Our health indicators have good but not all-inclusive coverage. The Committee on the Recommended Social and Behavioral Domains and Measures for Electronic Health Records of IOM identified measures across the individual and neighborhood levels that involve sociodemographic, psychological, and behavioral data [4, 5]. Among the 17 domains identified by the committee [4, 5], ten were included in our 29 health indicators. Healthy People 2030 [33] proposed 22 leading health indicators for different age groups, of which 16 are included in our health indicators.
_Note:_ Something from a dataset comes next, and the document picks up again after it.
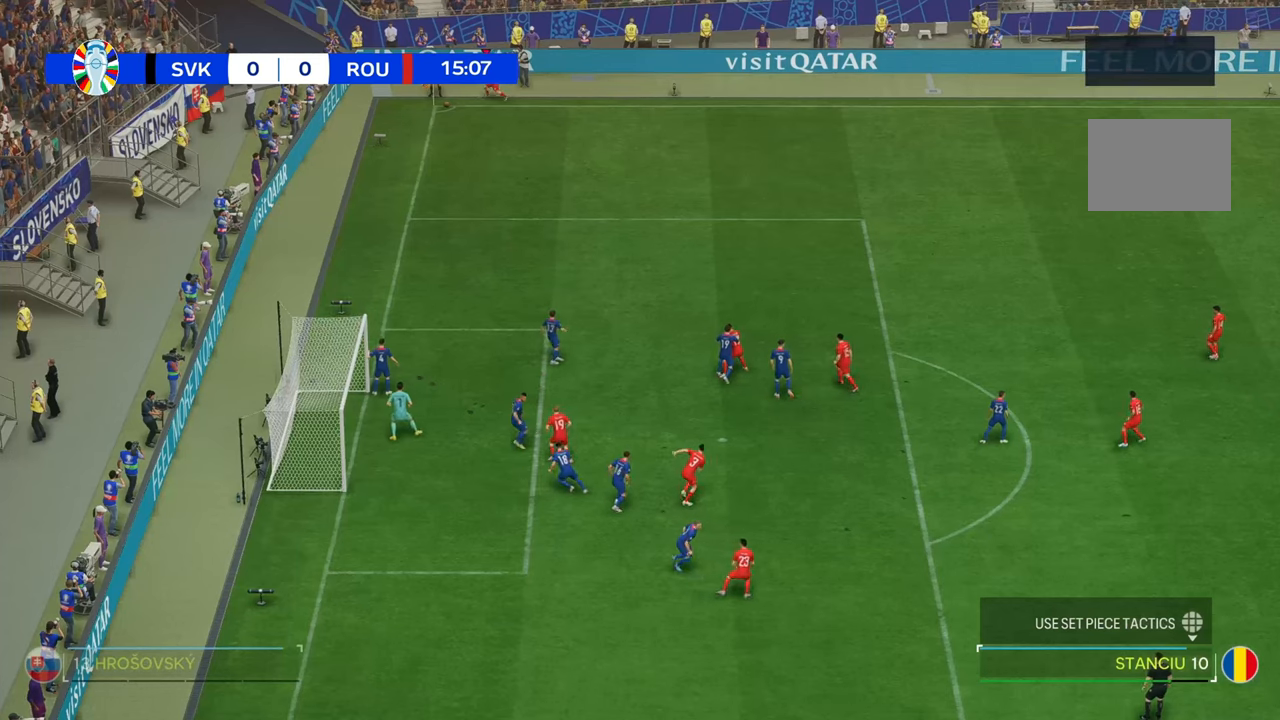
{"buttons": [], "left_stick": "down", "right_stick": "center", "events": [[33, "left_stick", "down"]]}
Limitations of the current study

The main limitation of this study is that it is only the first step in determining the importance of these health indicators, and, notably, the results, which are based on public perspectives, are subjective. Further validation of these results via additional objective measures (such as healthcare expenditure by disease category [34] and the burden of illness estimates for specific disease categories [35]) is needed to support these findings. Currently, for each health indicator, the sample size of valid responses ranges from 791 to 1153. We recognize that larger sample sizes may generate more conclusive and generalizable results. Therefore, our results about the 13 health indicators, even though they are inferential statistics, should be treated as preliminary baseline results; future research may be needed to validate these findings in other settings.

Another limitation concerns the survey respondents. Females comprised the majority of

survey respondents, at 72.1%, 77.7%, and 69% from Ohio University, ResearchMatch, and Clemson University, respectively. We noticed a similar phenomenon in other studies conducted via ResearchMatch. While we are pleased with the relatively large sample size, responses may reflect the perspectives of well-educated females more than those of other groups. For example, survey respondents with an educational level of college and beyond represent 54.6%, 82.2%, and 74% of Ohio University, ResearchMatch, and Clemson University respondents.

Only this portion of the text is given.